Questions is - do you engage as Jesus did with the self righteous and give your severest warning, or do you see them as lost souls needing to find Christ.

Do you treat them as Jesus did, or as spiritually needy?

I don't think any pastor out there does not for one minute think that some of the Easter surge is the self-righteous, three-times-a-year thinking they are Christians. But none of us preached judgement on their self-righteous heads!

So why don't we do what Jesus did?

The Gospels are pretty clear on this.

Why do we treat them differently?

Of course they weren't the full crowd - but in most of our churches they were many of the crowd.

So, who's bold enough or obedient enough to start planning Easter 2011 and a sermon Jesus style?

Just a thought.

Any other out there?

Beyond our staff discussion, here's my leadership thought:

I'm thinking the next three weeks will tell us what happened at Easter ....watch carefully. Define reality well.

Thursday, April 1, 2010

Week 12 and self-leadership quiz.

Week 12 and it sees myself and at least one other GHC pastor applying the self-leadership principle.

How's that going for you?

Self-leadership.

I spent the past 3 days at the coast with my family - despite this being the biggest weekend of the Christian calender.

Self-leadership.

Bill Hybels first spoke about it. Leading up, leading down, leading across .....leading inwards! We more often than not forget the leading inwards direction - self leadership.

I've got one staff member who will congratulate me on taking this one serious. (Didn't always think I did - so thanks for the compliment Deborah!)

But this week I did.
Three days at Carmel by the Sea; golf with my boys; good food; limited emails; some books to read; running the coastline; beautiful scenery.
And all the time thinking about death!
Yep .....with a major preach coming in 4 days time ...still had to let it percolate.
But this percolating was done carefully and still I was able to be gone and enjoy family time.

I'm not saying you demonstrate self-leadership only when you break from work on the busiest week of the year. What I am saying is - self leadership can be done.... no excuses.

Self-leadership is not applying the sabbath principle. That's a given.
Self-leadership is more than the normal. It is an investment beyond to go beyond.

So how do you know if you are not giving self-leadership enough attention?

Here's a helpful grid I've been using, courtesy of Nancy Beach I heard her give several years ago; its a series of questions about the state of our hearts. Worth doing it .....I know it's worth me asking these questions again:

1- A heart in trouble has flat-lined…it can’t feel deep emotion any more.
Healthy hearts can feel the spectrum of emotion such as love, sadness, joy, excitement, anger and empathy. Hearts in trouble can’t celebrate even when life is wonderful.

2- A heart in trouble no longer engages in the moment or celebrates the good things of life. Healthy hearts have the ability to seize the day and be with people in the moment.

3- A heart in trouble no longer has room for fun, laughter or spontaneity.
Healthy hearts don’t take life so seriously that they miss the fun of life.

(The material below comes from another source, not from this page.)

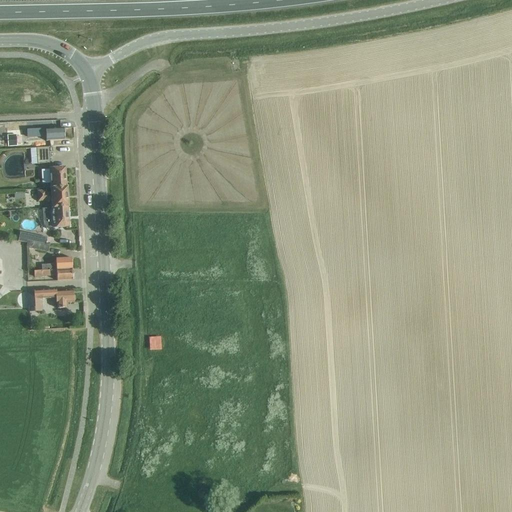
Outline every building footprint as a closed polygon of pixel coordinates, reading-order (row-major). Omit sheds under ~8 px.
[(64,129),(27,130),(27,138),(47,137),(47,142),(65,141),(64,129)] [(16,135),(7,135),(8,147),(17,146),(16,135)] [(38,165),(50,164),(49,148),(37,149),(38,165)] [(65,169),(50,170),(51,189),(53,190),(66,189),(65,169)] [(46,192),(38,192),(39,202),(52,201),(52,209),(68,208),(69,208),(67,189),(66,189),(53,190),(51,189),(51,194),(46,195),(46,192)] [(52,209),(43,210),(44,226),(46,226),(46,229),(53,228),(69,228),(68,208),(52,209)] [(19,240),(18,242),(28,244),(28,242),(45,245),(47,239),(20,233),(19,240)] [(48,253),(49,246),(45,245),(28,242),(28,244),(27,249),(48,253)] [(42,272),(72,270),(71,260),(56,260),(57,266),(42,266),(42,272)] [(72,270),(42,272),(34,272),(35,278),(57,277),(57,282),(73,281),(72,270)] [(74,303),(74,292),(57,293),(57,291),(28,292),(28,304),(39,304),(38,298),(56,297),(56,304),(57,304),(57,309),(67,309),(66,304),(74,303)] [(151,335),(151,349),(163,349),(162,334),(151,335)]
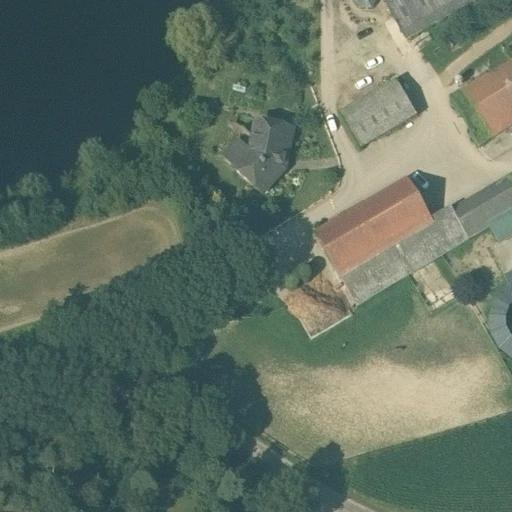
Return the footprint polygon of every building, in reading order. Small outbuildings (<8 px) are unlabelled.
[(381,0),(407,43),(478,0),(381,0)] [(511,61),(450,97),(477,145),(511,124),(511,61)] [(395,82),(337,114),(356,148),(415,115),(395,82)] [(290,129),(255,121),(249,150),(248,151),(238,142),(225,155),(235,165),(234,166),(259,191),(281,167),(290,129)] [(405,179),(311,232),(351,302),(405,272),(464,239),(463,238),(486,226),(511,211),(511,179),(510,176),(486,189),(449,209),(448,208),(427,219),(405,179)] [(511,211),(486,226),(493,240),(511,230),(511,211)] [(308,274),(309,271),(308,269),(307,267),(305,266),(303,266),(300,266),(298,267),(297,269),(297,272),(297,274),(299,276),(300,277),(303,278),(305,277),(307,276),(308,274)] [(511,273),(504,276),(508,287),(496,298),(489,313),(489,330),(495,345),(507,357),(511,359),(511,273)] [(296,282),(297,280),(296,277),(295,275),(293,274),(291,274),(288,274),(286,276),(285,277),(285,280),(285,282),(287,284),(289,285),(291,286),(293,285),(295,284),(296,282)]
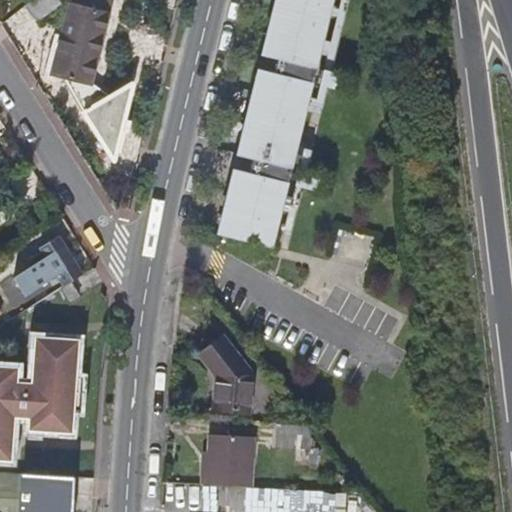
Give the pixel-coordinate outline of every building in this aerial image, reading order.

4- A heart in trouble has lost compassion for those hurting. Healthy hearts don’t look at people in need as intrusions but are able to extend love and concern.

5- A heart in trouble has lost the capacity to hear God’s voice and respond. Healthy hearts are soft, attentive and open to the gentle prompting of God.

(To get a copy of Nancy’s message HEART CHECK FOR THE CHRISTIAN ARTIST, go to
www.willowcreek.org. It can be found under the ARTS Conference 2000.)

Self-leadership. Miss it too often and guess what - too late and its not just self-leadership you'll have been missing it will be all forms of leading.